Kathryn Abrams, Herma Hill Kay Distinguished Professor of Law and Faculty Director of the Center for Reproductive Rights and Justice at the UC Berkeley School of Law, will examine how organizers are confronting post-Roe restrictions on reproductive rights.
Abrams has taught at the law schools at Boston University, Indiana University-Bloomington, Harvard University and Northwestern University. Most recently, she was Professor of Law and Associate Professor of Ethics and Public Life at Cornell University. While at Cornell, she served as Director of the Women’s Studies Program, and won several awards for teaching and for service to women. She joined the Berkeley Law faculty in 2001.
Abrams has explored questions of employment discrimination, minority vote dilution, campaign finance, constitutional law, and law and the emotions, but it has focused most centrally on feminist jurisprudence. Within this area, Abrams has written on feminist methodology and epistemology, the jurisprudence of sexual harassment, and cultural and theoretical constructions of women’s agency.
Abrams’ talk is sponsored by the Higgins School of Humanities in conjunction with Menstrual Equity Alliance and Pro-Choice Clark as part of Clark University’s celebration of Women’s History Month. All attendees are encouraged to bring donations of menstrual products, which will be distributed by Menstrual Equity Alliance to outreach organizations in the greater Worcester community.

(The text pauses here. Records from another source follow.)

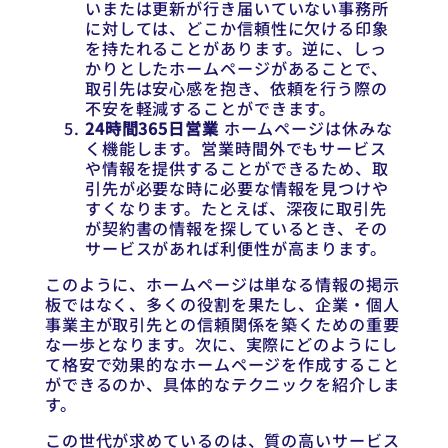
いまたは更新が行き届いていない事務所
に対しては、どこか信頼性に欠ける印象
を持たれることがあります。逆に、しっ
かりとしたホームページがあることで、
取引先は安心感を抱き、依頼を行う際の
不安を軽減することができます。
24時間365日営業
ホームページは休みな
く機能します。営業時間外でもサービス
や情報を提供することができるため、取
引先が必要な時に必要な情報を見つけや
すくなります。たとえば、深夜に取引先
が契約書の情報を探しているとき、その
サービスがあれば利便性が高まります。
このように、ホームページは単なる情報の掲示
板ではなく、多くの役割を果たし、企業・個人
事業主が取引先との信頼関係を築くための重要
な一歩となります。次に、実際にどのようにし
て格安で効果的なホームページを作成すること
ができるのか、具体的なテクニックを紹介しま
す。
この世代が求めているのは、質の高いサービス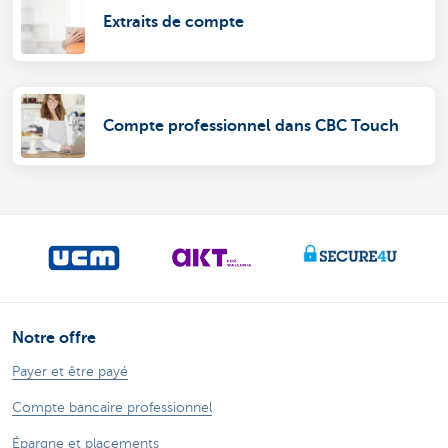
Extraits de compte
Compte professionnel dans CBC Touch
Notre offre
Payer et être payé
Compte bancaire professionnel
Épargne et placements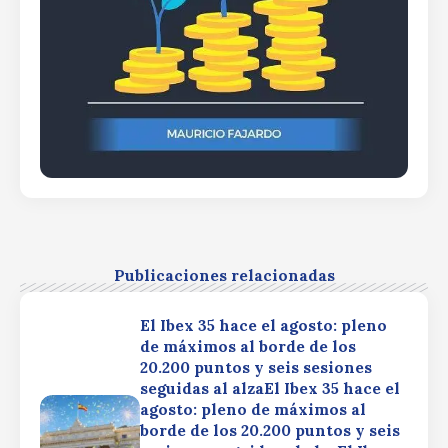
Publicaciones relacionadas
El Ibex 35 hace el agosto: pleno
de máximos al borde de los
20.200 puntos y seis sesiones
seguidas al alzaEl Ibex 35 hace el
agosto: pleno de máximos al
borde de los 20.200 puntos y seis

The Challenge of Managing Guyana’s Oil and Gas Industry, 4:30-5:30 p.m., Jefferson 218
Extractives@Clark presents a talk by Dr. Lomarsh Roopnarine, professor of Latin American and Caribbean history at Jackson State University, who has been researching the contentious development of one of the most important new oil fields in the Western Hemisphere.
In 2015, ExxonMobil announced a series of significant offshore oil discoveries turning the tiny Caribbean nation of less than one million inhabitants into the next petro-state. With no previous experience in the oil sector, the Guyanese government must keep up with the country’s booming oil production. Can Guyana find a way adequately manage the financial windfall and beat the Resource Curse?